* EXERCISE PROMPT: The reply should hold only the lines from the one with "HIT! Taką PENSJĘ Barca zaproponowała" through the end of the data, each given exactly.

* EXERCISE MATERIAL:

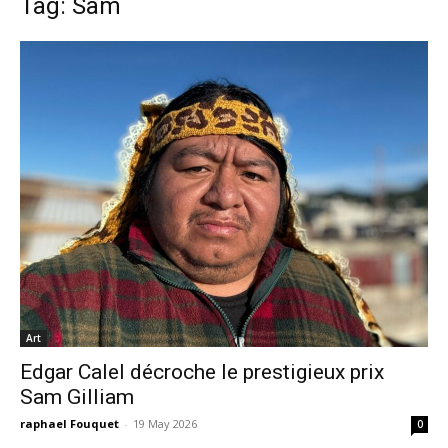
Tag: Sam
Art
Edgar Calel décroche le prestigieux prix
Sam Gilliam
raphael Fouquet
-
19 May 2026
0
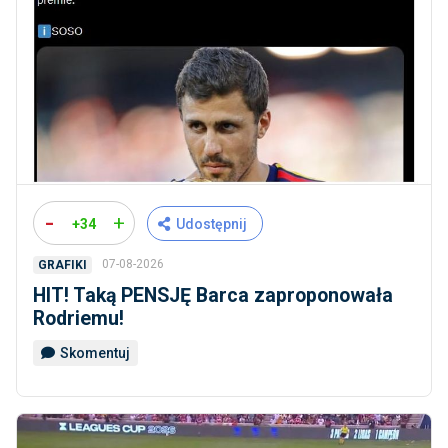
-
+
+34
Udostępnij
07-08-2026
GRAFIKI
HIT! Taką PENSJĘ Barca zaproponowała
Rodriemu!
Skomentuj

* ANSWER TO THE EXERCISE:
HIT! Taką PENSJĘ Barca zaproponowała
Rodriemu!
Skomentuj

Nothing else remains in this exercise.